As we reported yesterday, just 5.8 per cent of those quizzed said they were interested in buying an Xbox 360 - with Microsoft's competitors receiving far superior results from the 500 male and 500 female respondents.
When the issue came up at the Reuters Technology and Telecoms Summit in Tokyo this week, Bach hissed: "Ultimately if we had great games, people would have put a big, black Xbox in the living room," assuming their living rooms were that big.
Although Bach's assertion was a refreshingly honest admission that the Xbox catalogue was ill-suited to the Japanese gamer, it nevertheless discounts that even superb Jap-centric titles such as Ninja Gaiden and Panzer Dragoon Orta didn’t help its cause.

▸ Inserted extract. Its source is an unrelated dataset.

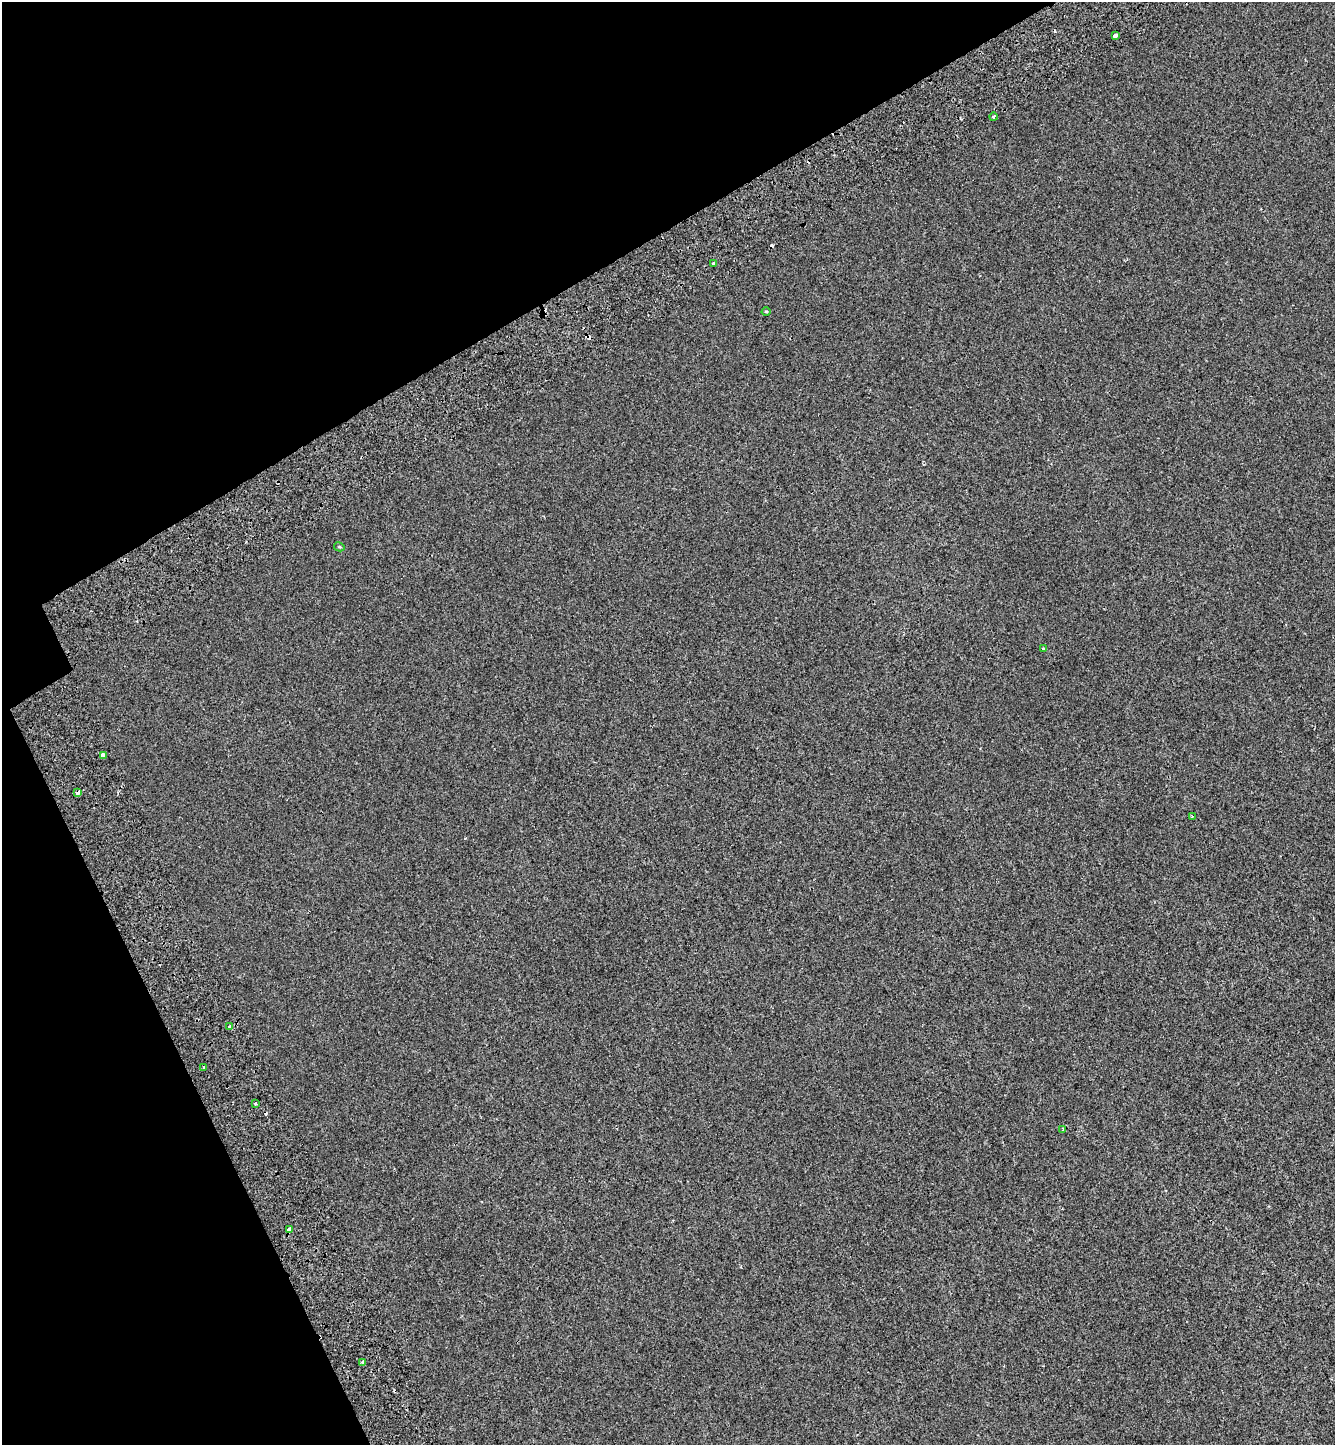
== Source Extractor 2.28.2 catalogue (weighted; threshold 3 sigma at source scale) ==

Clearly, Microsoft has rolled up its sleeves in this round of the battle, and sees that getting first out of the next gen blocks with the Xbox 360 will help the firm carve inroads into the all-important and hugely influential Japanese market. Japanese-targeted titles such as Ninety-Nine Nights and Blue Dragon certainly won't hurt, but will they do enough?
As illustration of just how badly the Xbox performed in Japan, for every Xbox sold to date, 38 PS2s have shifted, and that's a gap Microsoft is desperate to close. Current predictions from US research firm IDC reckon that the 360 will still be the underdog in Japan in the next generation, but has forecast that the console will sell over seven times better than the original machine did, with 3.5 million units sold by 2009.
However, the PS3 is still tipped by analysts to win the next gen war in Japan, with some eight million units forecast for the same period.
But as Bach suggests, if the quality of the games is high enough, then there's every chance the Japanese gamer will finally warm to the Microsoft system - but doing that will require huge investment from the Redmond giant to secure some headline-grabbing Japanese-centric exclusives in the same way that Sony has done over the years.